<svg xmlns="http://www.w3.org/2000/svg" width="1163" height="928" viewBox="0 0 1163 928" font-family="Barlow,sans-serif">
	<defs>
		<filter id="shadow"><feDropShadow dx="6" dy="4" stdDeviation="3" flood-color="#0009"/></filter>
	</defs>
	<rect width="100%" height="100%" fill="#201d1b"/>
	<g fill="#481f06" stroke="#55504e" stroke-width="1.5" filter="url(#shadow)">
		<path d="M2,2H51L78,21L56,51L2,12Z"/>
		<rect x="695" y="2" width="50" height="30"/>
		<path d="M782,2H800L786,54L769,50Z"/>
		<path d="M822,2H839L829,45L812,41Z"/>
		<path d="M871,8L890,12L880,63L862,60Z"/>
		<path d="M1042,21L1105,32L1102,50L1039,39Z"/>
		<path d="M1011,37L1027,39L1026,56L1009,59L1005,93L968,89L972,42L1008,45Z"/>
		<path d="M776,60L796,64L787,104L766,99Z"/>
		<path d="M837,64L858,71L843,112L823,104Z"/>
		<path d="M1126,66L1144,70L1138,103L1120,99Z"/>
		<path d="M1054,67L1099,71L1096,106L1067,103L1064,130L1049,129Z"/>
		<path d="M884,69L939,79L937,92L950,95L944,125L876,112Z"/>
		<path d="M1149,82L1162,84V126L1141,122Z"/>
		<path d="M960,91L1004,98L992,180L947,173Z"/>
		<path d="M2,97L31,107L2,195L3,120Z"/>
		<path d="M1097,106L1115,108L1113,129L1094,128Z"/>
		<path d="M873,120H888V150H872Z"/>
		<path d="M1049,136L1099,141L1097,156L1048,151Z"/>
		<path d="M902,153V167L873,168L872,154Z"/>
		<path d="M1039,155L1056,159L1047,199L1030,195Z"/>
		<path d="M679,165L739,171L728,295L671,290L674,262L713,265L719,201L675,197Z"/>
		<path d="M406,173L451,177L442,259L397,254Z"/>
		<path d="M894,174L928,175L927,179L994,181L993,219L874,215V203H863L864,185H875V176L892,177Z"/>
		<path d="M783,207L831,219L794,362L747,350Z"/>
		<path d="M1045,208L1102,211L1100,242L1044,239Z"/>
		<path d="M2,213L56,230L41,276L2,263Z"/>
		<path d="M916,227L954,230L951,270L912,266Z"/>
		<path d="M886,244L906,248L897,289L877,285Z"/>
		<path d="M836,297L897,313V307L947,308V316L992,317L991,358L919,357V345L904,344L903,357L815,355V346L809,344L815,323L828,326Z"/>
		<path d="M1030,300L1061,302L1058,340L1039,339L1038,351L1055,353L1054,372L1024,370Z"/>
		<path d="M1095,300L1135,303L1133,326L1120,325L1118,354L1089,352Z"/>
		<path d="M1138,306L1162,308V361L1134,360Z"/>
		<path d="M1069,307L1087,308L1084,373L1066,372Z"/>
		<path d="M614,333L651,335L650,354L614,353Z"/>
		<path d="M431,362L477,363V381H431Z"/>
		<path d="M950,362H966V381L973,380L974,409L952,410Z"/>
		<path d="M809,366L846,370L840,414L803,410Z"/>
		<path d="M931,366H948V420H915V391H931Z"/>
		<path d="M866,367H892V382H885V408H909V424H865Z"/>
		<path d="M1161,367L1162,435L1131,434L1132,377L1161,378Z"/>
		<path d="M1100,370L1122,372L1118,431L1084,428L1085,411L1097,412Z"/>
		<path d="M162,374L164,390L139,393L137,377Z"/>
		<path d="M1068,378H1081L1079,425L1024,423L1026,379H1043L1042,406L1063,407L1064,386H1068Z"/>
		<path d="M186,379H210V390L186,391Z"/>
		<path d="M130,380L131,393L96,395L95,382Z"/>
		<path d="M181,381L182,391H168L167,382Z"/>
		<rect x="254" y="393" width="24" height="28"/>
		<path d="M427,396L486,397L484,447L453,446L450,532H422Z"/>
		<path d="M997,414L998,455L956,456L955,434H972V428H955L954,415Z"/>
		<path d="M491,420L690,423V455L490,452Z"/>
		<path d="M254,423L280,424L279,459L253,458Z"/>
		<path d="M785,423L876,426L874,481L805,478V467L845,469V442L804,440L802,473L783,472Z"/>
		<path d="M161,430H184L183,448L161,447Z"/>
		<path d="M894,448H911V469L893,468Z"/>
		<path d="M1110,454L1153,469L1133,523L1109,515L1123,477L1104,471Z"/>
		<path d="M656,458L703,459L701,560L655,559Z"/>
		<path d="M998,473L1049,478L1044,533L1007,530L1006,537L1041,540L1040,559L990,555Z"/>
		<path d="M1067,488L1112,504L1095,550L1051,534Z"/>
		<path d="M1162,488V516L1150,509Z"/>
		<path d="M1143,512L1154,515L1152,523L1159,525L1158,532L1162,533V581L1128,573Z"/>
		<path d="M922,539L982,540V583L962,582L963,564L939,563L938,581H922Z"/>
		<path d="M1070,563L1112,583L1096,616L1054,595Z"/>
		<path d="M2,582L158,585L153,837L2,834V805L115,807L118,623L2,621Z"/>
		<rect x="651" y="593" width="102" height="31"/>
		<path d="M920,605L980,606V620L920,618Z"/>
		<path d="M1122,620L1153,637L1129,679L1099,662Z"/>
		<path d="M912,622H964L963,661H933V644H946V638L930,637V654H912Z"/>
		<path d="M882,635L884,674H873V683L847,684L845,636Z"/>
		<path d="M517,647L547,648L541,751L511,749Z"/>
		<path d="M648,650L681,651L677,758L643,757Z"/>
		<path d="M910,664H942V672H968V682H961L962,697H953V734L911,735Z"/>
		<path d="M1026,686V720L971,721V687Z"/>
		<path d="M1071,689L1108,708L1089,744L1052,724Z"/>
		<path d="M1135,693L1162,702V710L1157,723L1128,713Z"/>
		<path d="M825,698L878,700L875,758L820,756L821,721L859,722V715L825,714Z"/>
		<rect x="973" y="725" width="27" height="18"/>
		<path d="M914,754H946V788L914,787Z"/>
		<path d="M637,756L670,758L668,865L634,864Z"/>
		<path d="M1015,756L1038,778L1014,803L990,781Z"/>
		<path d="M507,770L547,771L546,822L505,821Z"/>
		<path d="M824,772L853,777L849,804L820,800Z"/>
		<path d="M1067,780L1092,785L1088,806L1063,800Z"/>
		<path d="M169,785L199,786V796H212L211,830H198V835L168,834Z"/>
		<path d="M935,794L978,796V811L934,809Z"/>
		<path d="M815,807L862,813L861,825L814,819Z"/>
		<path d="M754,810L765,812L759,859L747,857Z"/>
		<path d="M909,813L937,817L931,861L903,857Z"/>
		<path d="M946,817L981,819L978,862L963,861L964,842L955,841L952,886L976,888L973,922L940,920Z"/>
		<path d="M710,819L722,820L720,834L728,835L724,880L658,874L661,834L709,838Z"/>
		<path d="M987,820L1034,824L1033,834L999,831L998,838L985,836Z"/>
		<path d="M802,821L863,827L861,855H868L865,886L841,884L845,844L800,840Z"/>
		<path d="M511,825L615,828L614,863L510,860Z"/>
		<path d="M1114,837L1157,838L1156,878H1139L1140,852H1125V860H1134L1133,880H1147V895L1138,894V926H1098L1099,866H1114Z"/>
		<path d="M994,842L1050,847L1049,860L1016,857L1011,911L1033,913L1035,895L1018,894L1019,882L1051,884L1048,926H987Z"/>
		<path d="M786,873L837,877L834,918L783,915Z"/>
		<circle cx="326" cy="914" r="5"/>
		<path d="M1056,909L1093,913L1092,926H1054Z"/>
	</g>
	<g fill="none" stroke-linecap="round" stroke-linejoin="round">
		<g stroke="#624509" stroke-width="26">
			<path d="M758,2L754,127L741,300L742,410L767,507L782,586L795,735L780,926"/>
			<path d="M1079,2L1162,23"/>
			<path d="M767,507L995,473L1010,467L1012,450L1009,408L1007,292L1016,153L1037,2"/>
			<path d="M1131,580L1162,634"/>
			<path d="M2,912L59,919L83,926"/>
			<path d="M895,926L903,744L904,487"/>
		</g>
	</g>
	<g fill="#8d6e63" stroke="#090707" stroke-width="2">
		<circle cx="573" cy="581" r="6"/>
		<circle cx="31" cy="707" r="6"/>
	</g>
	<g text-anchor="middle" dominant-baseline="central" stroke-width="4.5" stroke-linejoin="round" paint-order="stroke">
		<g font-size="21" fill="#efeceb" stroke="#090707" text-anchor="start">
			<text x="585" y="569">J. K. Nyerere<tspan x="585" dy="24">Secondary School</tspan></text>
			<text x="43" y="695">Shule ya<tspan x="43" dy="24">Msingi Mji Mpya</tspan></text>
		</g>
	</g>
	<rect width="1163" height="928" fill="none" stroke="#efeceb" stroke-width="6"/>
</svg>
§
• [PROMPT]
Please count the lines in the records that contain "anchor" and reply with the count alone.

• [TASK SOLUTION]
2